KARAR/ Hakan Albayrak
Hem Kürtçü Hem Türk Irkçısı
Konya’da Merhaba gazetesi var.
1991’in haziran ayından ekim ayına kadar çalıştığım o gazetede, cumhuriyet tarihi boyunca Kürtlere yapılan fenalıklardan ötürü özür dilenmesi ve Kürtlerin gasp edilen haklarının iade edilmesi gerektiği, hakkaniyet ve toplumsal barış namına her halükarda atılması gereken bu adım sayesinde PKK’nın altındaki toplumsal zeminin de kaybolacağı, PKK’nın neşvünema bulduğu şartlar değiştirilmeden PKK ile etkili bir mücadelenin mümkün olmadığı yönünde birçok yazı yazmıştım.
Kürtçü ve dahî PKK’cı damgasını ilk o zaman yedim.
Kürt Açılımı’nı hararetle desteklediğim için de pek çok kişinin nazarında Kürtçü idim.
Çözüm Süreci’ni hararetle desteklediğim için de pek çok kişinin nazarında PKK’cı idim.
Cumhurbaşkanı Recep Tayyip Erdoğan’ın Dolmabahçe Mutabakatı aleyhindeki çıkışlarına itiraz ettiğim için de pek çok kişinin nazarında Kürtçü ve dahî PKK’cı idim.
Hele Irak Kürdistanı Bölge Yönetimi’nin bağımsızlık referandumunu savunduğum ve AK Parti iktidarının o husustaki menfi tavrını eleştirdiğim zaman…
“Türk düşmanı” damgası bile yedim.
***
Genelde “Kürtçü, PKK’cı” diye yaftalanmakla beraber “Türk ırkçısı, faşist” diye yaftalandığım da oldu o dönemlerde.
Meselâ, Yasin Börü’lerin hunharca katledildiği, yolda durdurulup “Kürt müsün?” diye sorulduğunda “Değilim” diye cevap verenlerin arabalarının yakıldığı 6-8 Ekim (2014) vahşetine lanet okuduğumda.

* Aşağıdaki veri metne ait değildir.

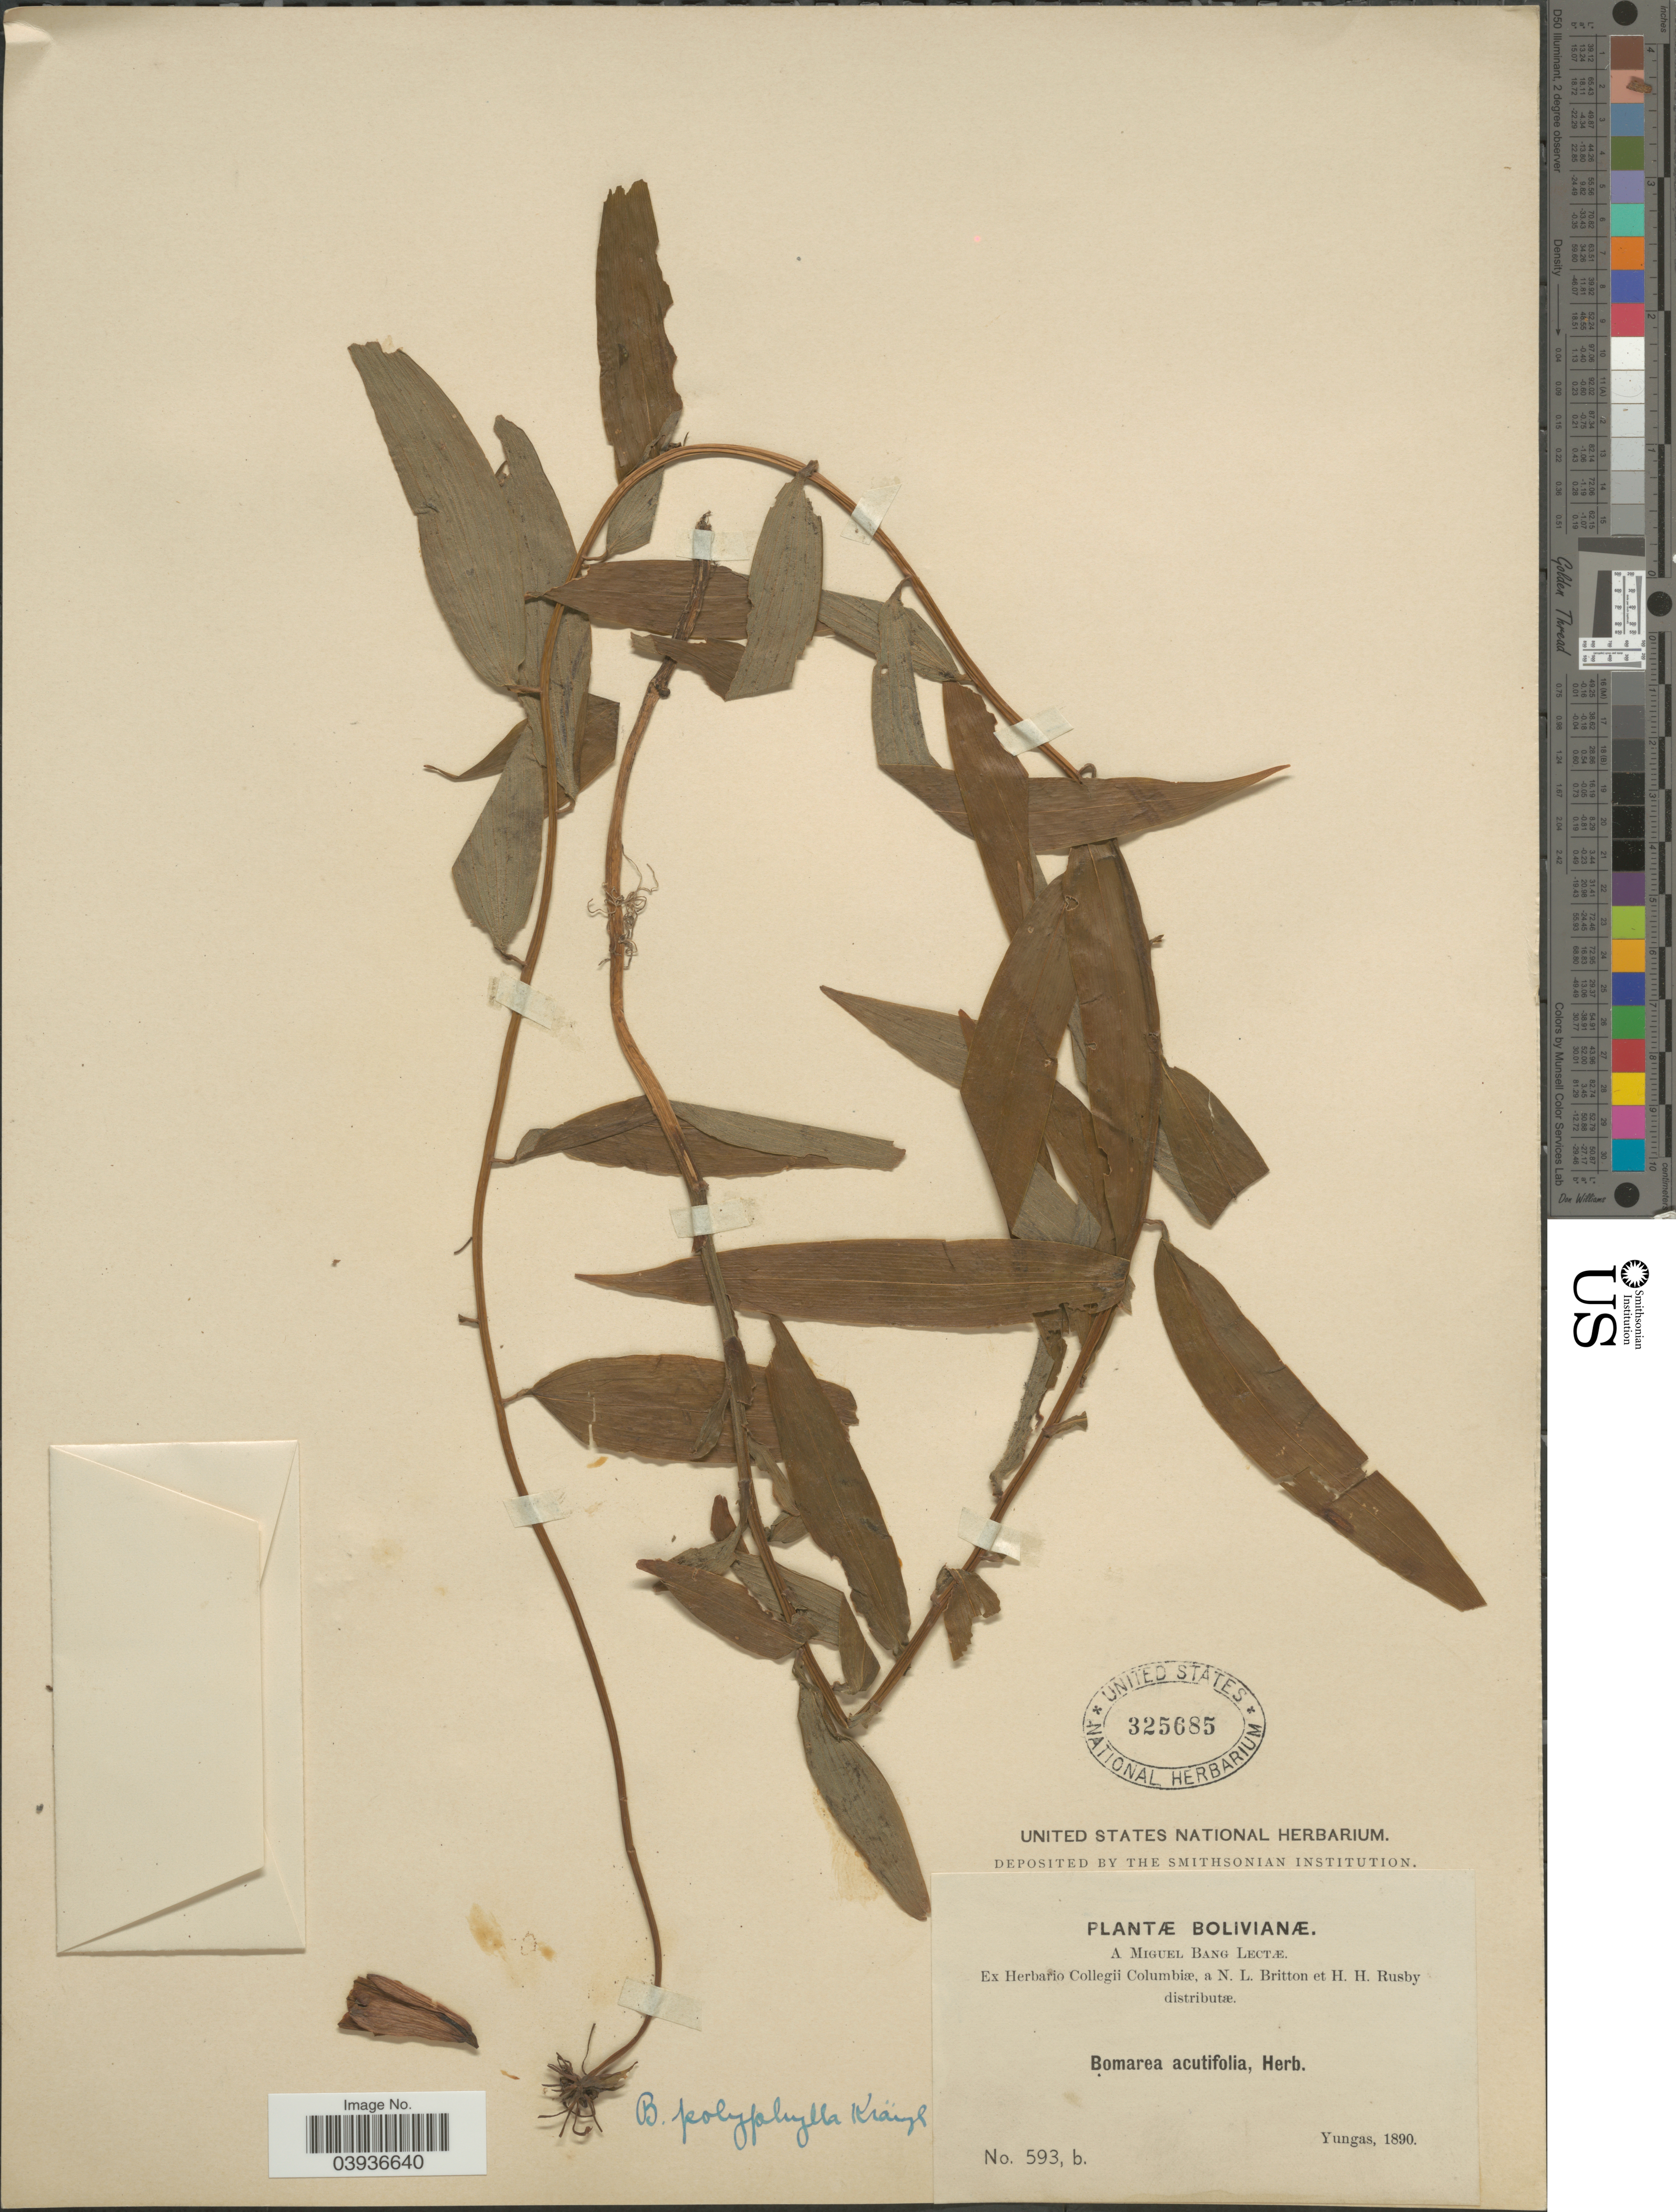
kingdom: Plantae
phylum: Tracheophyta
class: Liliopsida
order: Liliales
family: Alstroemeriaceae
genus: Bomarea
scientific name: Bomarea ovata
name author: (Cav.) Mirb.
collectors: M. Bang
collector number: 593b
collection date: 1890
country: Bolivia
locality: Yungas.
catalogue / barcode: US 325685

AK Parti hükümetinin büyük siyasi risk alarak yürüttüğü Çözüm Süreci’ni yeni bir terör furyasına hazırlık için suiistimal eden ve HDP’nin olağanüstü büyük bir başarıyla çıktığı Haziran 2015 seçimlerinden sonra ‘Siyasi çözüm istemiyorum, aslında hiç çözüm istemiyorum, yaşasın ölüm!’ diye lisan-ı hal ile haykırarak hendek terörünü başlatan PKK’ya lanet okuduğumda da “Türk ırkçısı, faşist” oldum tabii.
***
Şu günlerde, Suriye’nin Türkiye sınırında PKK/PYD-YPG unsurlarından arındırılmış bir güvenli bölgenin tesisine matuf Barış Pınarı Harekâtı’nı desteklediğim için yine Türk ırkçılığı yapıyorum, faşistliğimi faş ediyorum kimilerine göre.
Herhalde beyhude bir çaba olacak, yine de konuya yaklaşımımı bir kere daha izah etmeye çalışayım:
Irak Kürdistanı Bölge Yönetimi’ni selamladığım gibi Suriye Kürtlerinin kuracağı benzeri bir yapıyı da selamlardım; ama Kürtlerin esenliği davasıyla alâkası olmayan, Türkiye’ye düşmanlığı meslek edinen, terörü başlı başına bir gaye olarak gördüğü için HDP’nin ve dolayısıyla siyasi çözüm ihtimalinin yükselişini hazmedemeyip Çözüm Süreci’ni “baraj inşaatları” gibi saçma sapan gerekçelerle kan deryasında boğan kan manyağı PKK’nın kontrolündeki bir yapıyı, asla!
AK Parti hükümeti vaktiyle PYD lideri Salih Müslim’i Ankara’da ağırlamış ve bu örgütün PKK’dan koparak Türkiye’ye itimat telkin etmesi halinde onunla iyi geçineceğini sarih bir şekilde ortaya koymuştu.
PYD o basiret ve feraseti gösterseydi ne Zeytin Dalı Harekâtı olurdu ne de Barış Pınarı Harekâtı.
Buna rağmen olsaydı da benim yaklaşımım bugünkü gibi olmazdı.
***
Bu yazıdan hem “Kürtçü Hakan Albayrak” hem de “Türk ırkçısı Hakan Albayrak” tezviratı için malzeme çıkar.
Haydi, iki tarafın tezviratçıları da iş başına!